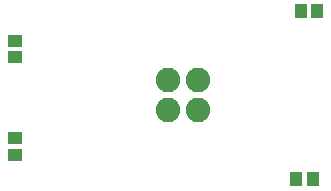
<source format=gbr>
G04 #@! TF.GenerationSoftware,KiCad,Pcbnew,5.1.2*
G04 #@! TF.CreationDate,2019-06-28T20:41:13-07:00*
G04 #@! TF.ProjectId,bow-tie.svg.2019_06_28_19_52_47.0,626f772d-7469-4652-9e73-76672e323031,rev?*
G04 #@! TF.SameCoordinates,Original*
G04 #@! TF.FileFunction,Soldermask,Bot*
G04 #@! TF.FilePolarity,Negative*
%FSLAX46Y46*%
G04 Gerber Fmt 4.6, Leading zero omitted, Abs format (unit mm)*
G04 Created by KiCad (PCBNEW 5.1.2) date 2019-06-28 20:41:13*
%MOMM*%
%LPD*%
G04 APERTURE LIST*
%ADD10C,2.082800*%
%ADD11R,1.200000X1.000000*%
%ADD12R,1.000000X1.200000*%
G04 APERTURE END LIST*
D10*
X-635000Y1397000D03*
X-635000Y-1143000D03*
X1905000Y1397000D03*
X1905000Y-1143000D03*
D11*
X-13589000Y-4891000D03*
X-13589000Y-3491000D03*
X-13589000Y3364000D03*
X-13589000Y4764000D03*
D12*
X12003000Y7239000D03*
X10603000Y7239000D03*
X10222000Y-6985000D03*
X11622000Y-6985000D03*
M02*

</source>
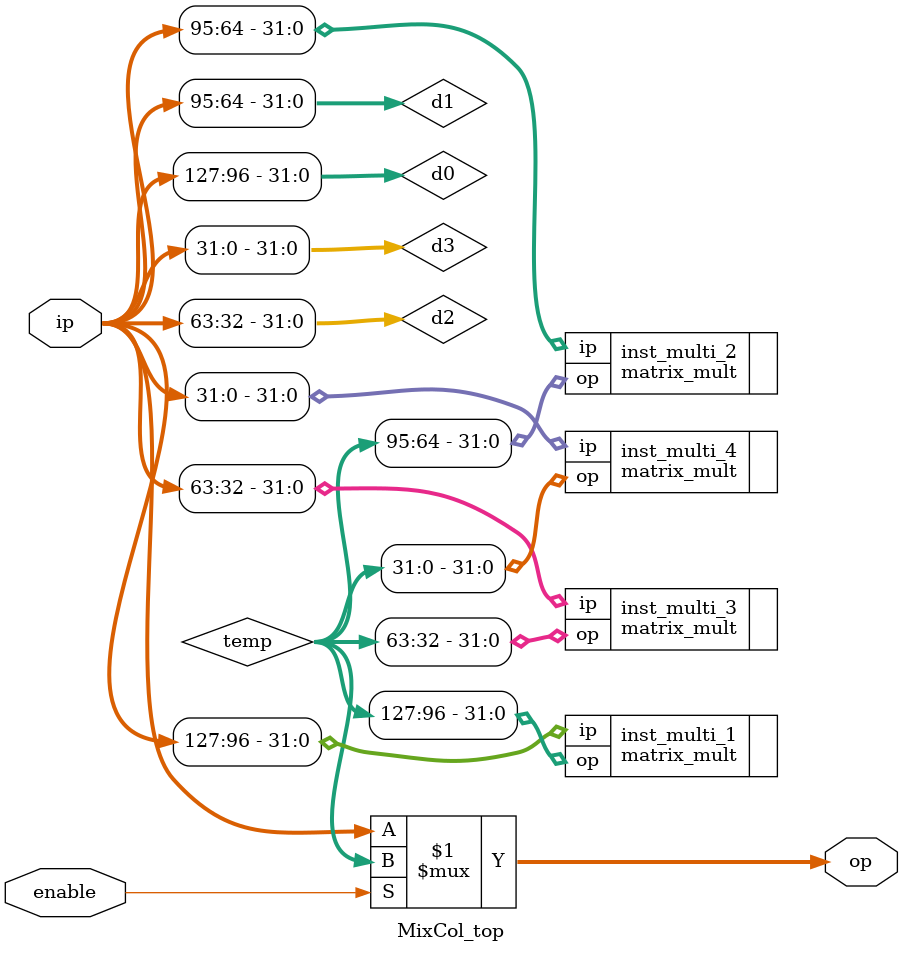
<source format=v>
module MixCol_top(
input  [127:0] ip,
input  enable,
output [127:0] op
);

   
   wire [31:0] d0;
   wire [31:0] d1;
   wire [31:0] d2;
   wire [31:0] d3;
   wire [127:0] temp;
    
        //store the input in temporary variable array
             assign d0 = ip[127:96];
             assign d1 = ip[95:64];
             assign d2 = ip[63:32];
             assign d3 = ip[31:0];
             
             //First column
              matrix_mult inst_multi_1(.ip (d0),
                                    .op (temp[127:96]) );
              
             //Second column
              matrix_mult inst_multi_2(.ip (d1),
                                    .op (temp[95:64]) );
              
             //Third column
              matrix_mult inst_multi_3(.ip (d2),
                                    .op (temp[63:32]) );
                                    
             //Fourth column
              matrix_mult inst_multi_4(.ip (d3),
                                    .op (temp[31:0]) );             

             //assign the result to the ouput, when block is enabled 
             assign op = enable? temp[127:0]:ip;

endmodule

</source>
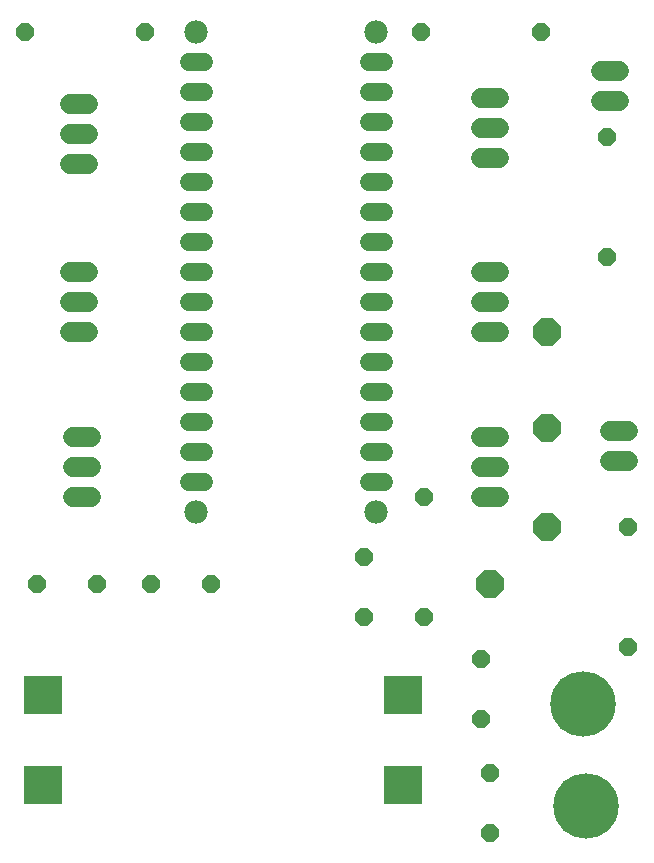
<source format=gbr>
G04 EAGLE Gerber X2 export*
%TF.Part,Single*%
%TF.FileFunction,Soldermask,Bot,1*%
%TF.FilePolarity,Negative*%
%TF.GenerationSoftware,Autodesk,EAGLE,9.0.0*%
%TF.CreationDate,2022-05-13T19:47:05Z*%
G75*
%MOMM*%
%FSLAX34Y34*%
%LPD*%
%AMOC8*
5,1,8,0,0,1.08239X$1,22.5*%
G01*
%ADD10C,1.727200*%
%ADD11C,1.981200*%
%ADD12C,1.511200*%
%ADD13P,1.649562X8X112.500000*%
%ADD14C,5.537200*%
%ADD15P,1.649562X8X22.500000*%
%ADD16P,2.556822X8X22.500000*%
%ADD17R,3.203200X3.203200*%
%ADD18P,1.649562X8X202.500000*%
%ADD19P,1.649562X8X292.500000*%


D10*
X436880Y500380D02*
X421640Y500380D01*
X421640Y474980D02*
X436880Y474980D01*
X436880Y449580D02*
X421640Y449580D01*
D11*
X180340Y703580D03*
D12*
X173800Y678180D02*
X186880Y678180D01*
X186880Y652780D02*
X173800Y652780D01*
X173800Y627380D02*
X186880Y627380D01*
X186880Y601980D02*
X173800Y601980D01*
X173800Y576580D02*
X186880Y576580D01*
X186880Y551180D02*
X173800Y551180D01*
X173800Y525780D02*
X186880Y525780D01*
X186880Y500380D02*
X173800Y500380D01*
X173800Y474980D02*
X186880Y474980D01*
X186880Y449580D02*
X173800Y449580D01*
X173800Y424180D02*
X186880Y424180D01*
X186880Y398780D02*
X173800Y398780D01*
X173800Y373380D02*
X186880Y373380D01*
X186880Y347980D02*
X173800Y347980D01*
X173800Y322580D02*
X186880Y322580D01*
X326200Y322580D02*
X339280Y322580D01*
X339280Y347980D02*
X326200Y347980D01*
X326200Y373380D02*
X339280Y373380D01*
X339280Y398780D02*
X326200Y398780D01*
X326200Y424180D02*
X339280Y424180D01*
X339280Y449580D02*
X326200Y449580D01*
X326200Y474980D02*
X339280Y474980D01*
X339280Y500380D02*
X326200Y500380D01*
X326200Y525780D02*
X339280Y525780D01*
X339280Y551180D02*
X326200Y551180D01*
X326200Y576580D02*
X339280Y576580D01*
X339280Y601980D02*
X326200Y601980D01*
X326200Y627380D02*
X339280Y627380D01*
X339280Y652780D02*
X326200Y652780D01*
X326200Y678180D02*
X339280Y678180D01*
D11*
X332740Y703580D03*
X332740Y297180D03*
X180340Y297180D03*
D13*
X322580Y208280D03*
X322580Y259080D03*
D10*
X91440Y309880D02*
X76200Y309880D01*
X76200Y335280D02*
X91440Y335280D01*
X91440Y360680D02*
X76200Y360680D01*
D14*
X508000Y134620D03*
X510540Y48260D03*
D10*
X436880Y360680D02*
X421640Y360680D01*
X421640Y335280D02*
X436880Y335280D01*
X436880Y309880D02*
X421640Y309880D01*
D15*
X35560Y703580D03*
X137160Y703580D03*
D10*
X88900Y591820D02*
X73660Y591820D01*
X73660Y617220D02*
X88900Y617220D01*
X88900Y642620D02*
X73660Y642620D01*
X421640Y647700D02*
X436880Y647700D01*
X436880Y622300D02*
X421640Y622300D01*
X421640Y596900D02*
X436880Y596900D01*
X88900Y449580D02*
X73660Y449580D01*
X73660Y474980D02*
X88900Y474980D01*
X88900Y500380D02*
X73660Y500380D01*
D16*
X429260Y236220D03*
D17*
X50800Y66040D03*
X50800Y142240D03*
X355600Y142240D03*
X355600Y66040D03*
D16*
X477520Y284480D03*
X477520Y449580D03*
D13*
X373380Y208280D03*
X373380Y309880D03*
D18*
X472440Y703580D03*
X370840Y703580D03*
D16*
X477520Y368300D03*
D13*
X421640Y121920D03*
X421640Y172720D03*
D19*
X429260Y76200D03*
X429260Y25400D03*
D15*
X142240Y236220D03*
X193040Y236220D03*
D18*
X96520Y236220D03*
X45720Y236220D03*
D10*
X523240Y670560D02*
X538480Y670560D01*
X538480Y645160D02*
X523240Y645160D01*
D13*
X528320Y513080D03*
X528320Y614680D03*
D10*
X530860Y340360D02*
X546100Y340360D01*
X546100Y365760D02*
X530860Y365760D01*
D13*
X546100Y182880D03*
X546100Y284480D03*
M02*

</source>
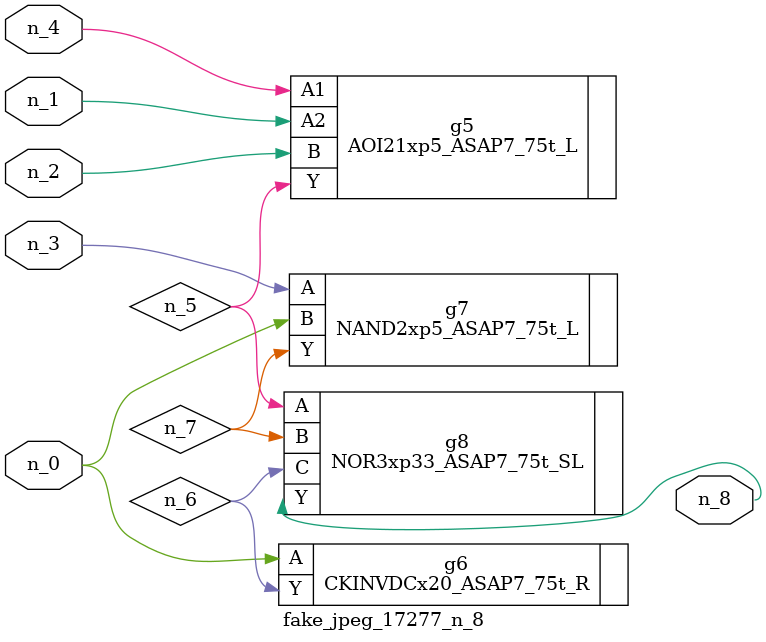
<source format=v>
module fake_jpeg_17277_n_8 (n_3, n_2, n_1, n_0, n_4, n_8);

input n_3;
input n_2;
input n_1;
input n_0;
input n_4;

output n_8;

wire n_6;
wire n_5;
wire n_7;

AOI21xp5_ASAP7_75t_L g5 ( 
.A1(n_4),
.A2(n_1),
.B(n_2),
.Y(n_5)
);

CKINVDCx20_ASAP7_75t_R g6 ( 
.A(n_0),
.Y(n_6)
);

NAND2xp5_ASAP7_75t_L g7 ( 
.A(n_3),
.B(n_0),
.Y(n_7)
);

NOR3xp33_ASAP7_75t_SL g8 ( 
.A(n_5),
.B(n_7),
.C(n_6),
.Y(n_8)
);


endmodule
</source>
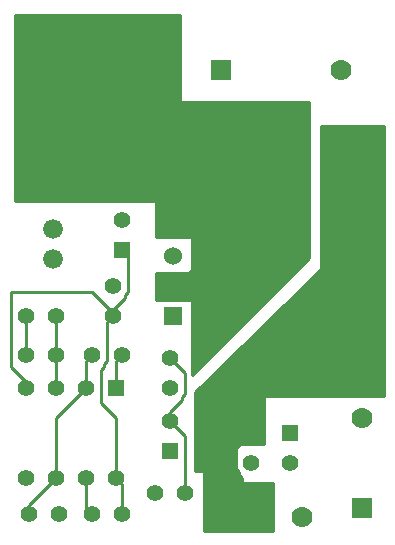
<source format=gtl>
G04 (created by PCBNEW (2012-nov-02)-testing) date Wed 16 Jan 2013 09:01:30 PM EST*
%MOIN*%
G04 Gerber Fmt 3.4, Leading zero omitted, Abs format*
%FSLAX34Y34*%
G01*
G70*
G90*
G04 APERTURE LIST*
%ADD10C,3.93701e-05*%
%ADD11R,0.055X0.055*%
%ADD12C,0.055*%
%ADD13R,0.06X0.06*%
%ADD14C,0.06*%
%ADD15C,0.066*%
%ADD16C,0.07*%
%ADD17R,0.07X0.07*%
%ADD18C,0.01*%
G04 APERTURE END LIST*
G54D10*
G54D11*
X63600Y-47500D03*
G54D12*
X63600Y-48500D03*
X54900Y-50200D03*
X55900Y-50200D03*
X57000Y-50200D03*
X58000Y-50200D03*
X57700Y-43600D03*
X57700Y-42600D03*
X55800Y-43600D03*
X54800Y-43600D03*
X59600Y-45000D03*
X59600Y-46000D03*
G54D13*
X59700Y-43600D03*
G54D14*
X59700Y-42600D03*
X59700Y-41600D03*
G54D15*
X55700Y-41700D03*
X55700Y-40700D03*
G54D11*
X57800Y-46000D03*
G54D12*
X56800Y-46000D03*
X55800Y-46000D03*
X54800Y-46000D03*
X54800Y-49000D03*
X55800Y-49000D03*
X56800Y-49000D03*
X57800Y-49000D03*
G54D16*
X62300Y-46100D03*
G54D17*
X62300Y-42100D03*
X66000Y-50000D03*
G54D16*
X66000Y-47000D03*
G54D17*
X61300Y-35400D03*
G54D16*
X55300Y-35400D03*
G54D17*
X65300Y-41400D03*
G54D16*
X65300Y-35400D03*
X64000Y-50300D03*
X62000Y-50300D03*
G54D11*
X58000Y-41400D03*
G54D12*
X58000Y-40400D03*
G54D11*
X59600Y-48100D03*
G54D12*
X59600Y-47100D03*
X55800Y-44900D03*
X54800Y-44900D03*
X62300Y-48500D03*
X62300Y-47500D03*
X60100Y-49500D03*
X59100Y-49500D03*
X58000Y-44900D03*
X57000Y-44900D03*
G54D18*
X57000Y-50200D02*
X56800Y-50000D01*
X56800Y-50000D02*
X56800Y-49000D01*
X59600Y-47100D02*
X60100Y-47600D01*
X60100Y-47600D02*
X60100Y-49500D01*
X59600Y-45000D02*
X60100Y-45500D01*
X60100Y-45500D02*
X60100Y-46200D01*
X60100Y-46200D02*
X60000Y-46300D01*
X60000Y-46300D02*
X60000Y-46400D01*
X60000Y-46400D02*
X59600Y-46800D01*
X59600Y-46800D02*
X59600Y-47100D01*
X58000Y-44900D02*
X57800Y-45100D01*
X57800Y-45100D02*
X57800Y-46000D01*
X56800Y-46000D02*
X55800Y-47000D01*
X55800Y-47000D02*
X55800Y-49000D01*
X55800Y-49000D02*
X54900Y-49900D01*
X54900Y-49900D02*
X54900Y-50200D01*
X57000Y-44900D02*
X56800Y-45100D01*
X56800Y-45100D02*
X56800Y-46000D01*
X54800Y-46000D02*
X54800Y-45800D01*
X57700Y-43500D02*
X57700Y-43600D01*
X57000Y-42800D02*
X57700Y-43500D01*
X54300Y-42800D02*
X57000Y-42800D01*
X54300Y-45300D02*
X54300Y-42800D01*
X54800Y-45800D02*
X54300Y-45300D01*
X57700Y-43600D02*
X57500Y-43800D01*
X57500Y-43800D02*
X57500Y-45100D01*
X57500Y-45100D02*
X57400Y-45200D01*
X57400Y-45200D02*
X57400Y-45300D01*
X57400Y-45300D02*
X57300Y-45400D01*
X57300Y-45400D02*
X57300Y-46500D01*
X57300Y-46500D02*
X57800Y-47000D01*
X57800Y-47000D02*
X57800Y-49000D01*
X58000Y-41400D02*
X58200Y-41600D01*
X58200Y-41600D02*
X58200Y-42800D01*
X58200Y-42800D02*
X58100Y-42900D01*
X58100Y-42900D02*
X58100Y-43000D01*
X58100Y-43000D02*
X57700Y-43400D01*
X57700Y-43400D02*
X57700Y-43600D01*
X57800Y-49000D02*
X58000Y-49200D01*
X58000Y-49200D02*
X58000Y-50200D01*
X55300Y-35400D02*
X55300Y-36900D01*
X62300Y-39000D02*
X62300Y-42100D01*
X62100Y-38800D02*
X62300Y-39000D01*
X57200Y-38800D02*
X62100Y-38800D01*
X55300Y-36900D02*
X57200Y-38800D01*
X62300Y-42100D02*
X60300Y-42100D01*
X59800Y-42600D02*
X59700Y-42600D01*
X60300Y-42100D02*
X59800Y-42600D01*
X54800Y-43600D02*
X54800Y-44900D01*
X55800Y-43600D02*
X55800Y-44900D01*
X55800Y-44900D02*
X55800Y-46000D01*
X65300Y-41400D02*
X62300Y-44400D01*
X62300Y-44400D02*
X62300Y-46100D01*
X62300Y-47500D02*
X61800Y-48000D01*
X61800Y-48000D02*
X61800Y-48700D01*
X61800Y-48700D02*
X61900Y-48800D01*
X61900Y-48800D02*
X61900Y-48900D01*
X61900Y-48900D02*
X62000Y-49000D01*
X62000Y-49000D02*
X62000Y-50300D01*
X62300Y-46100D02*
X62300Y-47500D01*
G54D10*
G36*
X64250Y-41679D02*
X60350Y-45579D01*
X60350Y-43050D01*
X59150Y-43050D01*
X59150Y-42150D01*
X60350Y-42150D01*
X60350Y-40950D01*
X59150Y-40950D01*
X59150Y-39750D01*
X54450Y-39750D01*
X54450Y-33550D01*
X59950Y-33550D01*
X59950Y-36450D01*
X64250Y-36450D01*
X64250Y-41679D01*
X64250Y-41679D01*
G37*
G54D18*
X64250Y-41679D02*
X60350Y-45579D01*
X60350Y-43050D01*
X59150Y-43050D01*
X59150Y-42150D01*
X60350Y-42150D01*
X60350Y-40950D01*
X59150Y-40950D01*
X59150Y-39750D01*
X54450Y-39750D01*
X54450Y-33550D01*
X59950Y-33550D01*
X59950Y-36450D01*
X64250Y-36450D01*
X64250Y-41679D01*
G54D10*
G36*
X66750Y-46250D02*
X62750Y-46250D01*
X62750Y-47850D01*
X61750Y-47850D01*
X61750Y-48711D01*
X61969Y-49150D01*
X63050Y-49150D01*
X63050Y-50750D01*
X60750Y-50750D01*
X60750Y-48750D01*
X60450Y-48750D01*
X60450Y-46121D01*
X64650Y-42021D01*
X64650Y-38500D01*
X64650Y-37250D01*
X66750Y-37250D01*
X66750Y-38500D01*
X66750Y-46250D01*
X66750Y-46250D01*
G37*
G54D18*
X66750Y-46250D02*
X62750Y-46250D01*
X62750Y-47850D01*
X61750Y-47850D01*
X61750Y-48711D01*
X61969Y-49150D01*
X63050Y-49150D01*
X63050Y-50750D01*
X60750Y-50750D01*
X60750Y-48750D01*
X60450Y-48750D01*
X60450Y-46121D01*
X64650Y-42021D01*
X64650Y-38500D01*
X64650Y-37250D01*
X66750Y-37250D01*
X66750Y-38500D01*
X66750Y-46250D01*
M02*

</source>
○ ○ ○ ○ ○ ○ ○
[Task instructions]
When the line with "X55800Y-49000D03*" is reached in the data above, begin copying, and stop after the line with "X54900Y-50200D01*"; copy each line exactly, both ends included.

[Exercise output]
X55800Y-49000D03*
X56800Y-49000D03*
X57800Y-49000D03*
G54D16*
X62300Y-46100D03*
G54D17*
X62300Y-42100D03*
X66000Y-50000D03*
G54D16*
X66000Y-47000D03*
G54D17*
X61300Y-35400D03*
G54D16*
X55300Y-35400D03*
G54D17*
X65300Y-41400D03*
G54D16*
X65300Y-35400D03*
X64000Y-50300D03*
X62000Y-50300D03*
G54D11*
X58000Y-41400D03*
G54D12*
X58000Y-40400D03*
G54D11*
X59600Y-48100D03*
G54D12*
X59600Y-47100D03*
X55800Y-44900D03*
X54800Y-44900D03*
X62300Y-48500D03*
X62300Y-47500D03*
X60100Y-49500D03*
X59100Y-49500D03*
X58000Y-44900D03*
X57000Y-44900D03*
G54D18*
X57000Y-50200D02*
X56800Y-50000D01*
X56800Y-50000D02*
X56800Y-49000D01*
X59600Y-47100D02*
X60100Y-47600D01*
X60100Y-47600D02*
X60100Y-49500D01*
X59600Y-45000D02*
X60100Y-45500D01*
X60100Y-45500D02*
X60100Y-46200D01*
X60100Y-46200D02*
X60000Y-46300D01*
X60000Y-46300D02*
X60000Y-46400D01*
X60000Y-46400D02*
X59600Y-46800D01*
X59600Y-46800D02*
X59600Y-47100D01*
X58000Y-44900D02*
X57800Y-45100D01*
X57800Y-45100D02*
X57800Y-46000D01*
X56800Y-46000D02*
X55800Y-47000D01*
X55800Y-47000D02*
X55800Y-49000D01*
X55800Y-49000D02*
X54900Y-49900D01*
X54900Y-49900D02*
X54900Y-50200D01*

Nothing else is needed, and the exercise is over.